他生来就是太子,文能治国,武能安邦,被誉为天朝第一人,他深受百姓爱戴,万人敬仰。

他是天之骄子,何曾受过这样的屈辱,世人何曾见过他这般的形容?

这一切都是被她所害。

她没有意识的流下泪来,口中不受控制的呼出唉唉的三个字:“阿琪哥!”

白梓轩痛苦的闭上了眼睛,而白曦宸也听到了这三个字,他几乎无法相信自己的耳朵。他挣脱开声旁两人的阻拦,几步来到白梓轩的近前,脸上再也没有往昔和煦的笑容。

“阮蔓菁,你若是不放开云容,你让她所受的一切,我便在白梓轩身上,加倍讨回来。”说着,他已经抽出了腰间的宝剑,向白梓轩的肩头刺去。

“不要!”两个字,同时出自阮蔓菁和云容的口中。鲜血从白梓轩的肩膀渗出。明明是他在流血。可白曦宸却觉得自己的血液一下子凝固了,他不知道发生了什么,在这些短短的日子里,云容到底经历了什么,她居然要自己不要去伤害白梓轩,而自己这么做,正是为了救她。

他还记得淮南周府之时,她为了救自己,不顾危险,拔尖刺向白梓轩的那个时刻。难道她已经恢复了记忆?难道一切都要有所不同?

他只觉得天地都顷刻间变了颜色。

这一天来得如此之迟,又是如此之早。

“你这个混账,快些放了陛下和太子,本宫便饶她不死。”阮蔓菁把金簪扔在了地上,口气登时有些不稳。

看着自己的皇儿白梓轩,好像也在用眼神告诉她,不要伤害伏在地上的这个女人。阮蔓菁的眼睛几乎要喷出火来,只听她悲愤道:“太子,你怎么时至今日还这样执迷不悟,你以为她的心中还对你有半份情谊吗?

此贱人与白曦宸狼狈为奸,她早在去涿州的路上便与这个西凉的肖逸之暗中勾结。方才她在你的书房中,见肖逸之在先,见你在后,她若是还对你有半分情义,怎会眼见你中了她的剧毒,前来送死?你只说她记忆全失,可是据我所知,你给她用药已有数月。难道之前的事情她真的没有想起来吗?今日的一切,根本都是这个贱人和白曦宸所谋划的结果。你快醒醒吧!”

阮蔓菁说得声嘶力竭,云容的心像被人剜去一样痛楚难当。她看到白梓轩眼中的光华正一点一点的熄灭,像流光一样,坠入了无边的暗夜。

“阮蔓菁,放了云儿,我便放了你和太子!”白曦宸此话一出,立即卷起千层风浪。

他身边之人齐齐跪在了他的脚下“二皇子殿下,此事,万万不可!”

“殿下,莫要妇人之仁,就算王妃泉下有知,也会理解殿下今日的做法的。”随之,又有无数哀求之声此起彼伏。

云容远远的看着白曦宸,她知道他等这一刻,已经等了很久很久了,甚至此时今日的这一刻,就是他这些年来,生存下来的唯一希望。

她的目光坚定,对着白曦宸说道:“曦宸,不用管我,能看到你完成多年的心愿,云容很高兴,你不要为我再做什么了。但是我求你答应我一件事”

白曦宸看着云容把目光投向了白梓轩,聪慧如他,他已经隐约知道了云容想要对他说什么:“云儿不用再说了!”

他没有给云容继续说下去的机会,只是斩钉截铁的对着周围的阮蔓菁道:“我放白梓轩,你放了云儿。”
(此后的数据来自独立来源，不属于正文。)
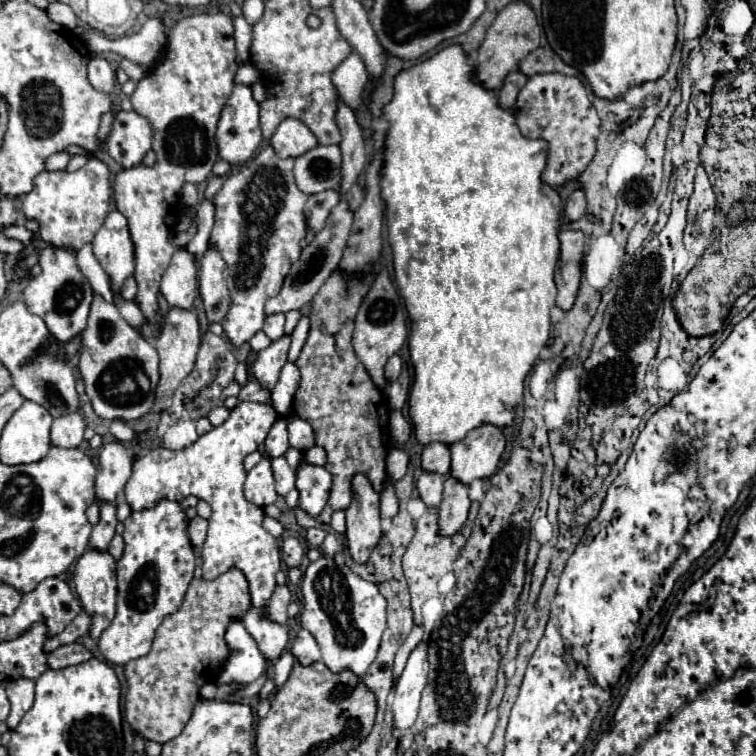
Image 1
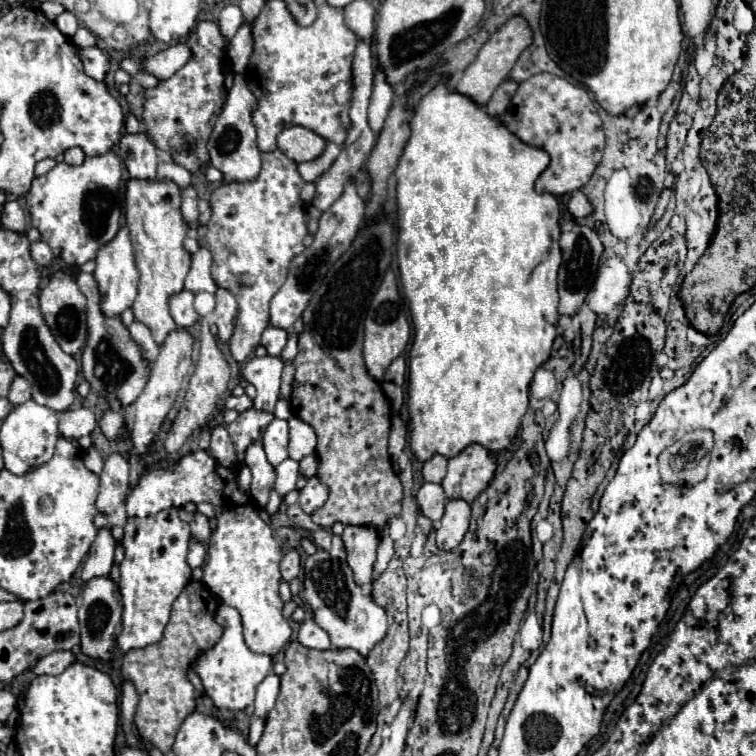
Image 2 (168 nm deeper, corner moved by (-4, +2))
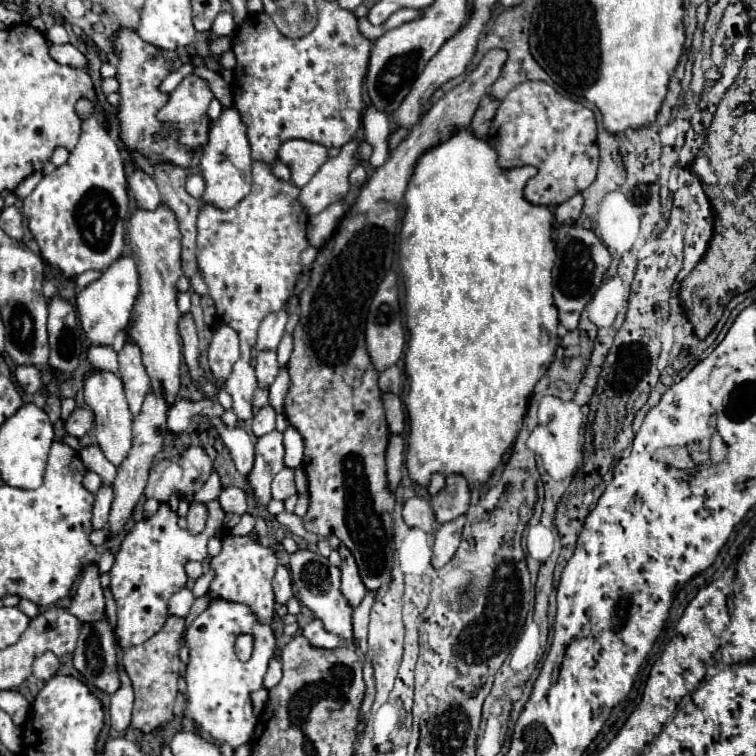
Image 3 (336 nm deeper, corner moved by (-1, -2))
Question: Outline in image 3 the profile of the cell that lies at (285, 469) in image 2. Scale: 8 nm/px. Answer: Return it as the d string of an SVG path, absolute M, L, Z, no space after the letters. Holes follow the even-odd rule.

阮蔓菁惊讶了片刻,有些不敢相信自己的耳朵,她低头看了看云容,笑得有些不甘:“我竟没有想到,颠覆我天朝万里锦绣江山的人居然会是你!”

听到了白曦宸要放走白梓轩,站在一侧的司徒宇面上陡然变色。没想到自己苦心栽培的徒儿怎会作出如此妇人之仁的举动。

他几步走到太子白梓轩的近前,对着白曦宸道:“曦宸,为师亲自送将他送去换人!”

白曦宸冲他点点头,认真道:“师傅小心”。可他却没有看到司徒宇嘴角暗自泛起的那抹杀机。

云容看见一个老者从玉阶之上一跃而起,腋下夹持着一个人,快如闪电,向自己的方向飞奔而来。

可是他却没有走到了皇后近前,反而选在了离皇后面前数丈的地方停了下来。猛地,他突然拔剑,剑尖的方向直奔太子的心房。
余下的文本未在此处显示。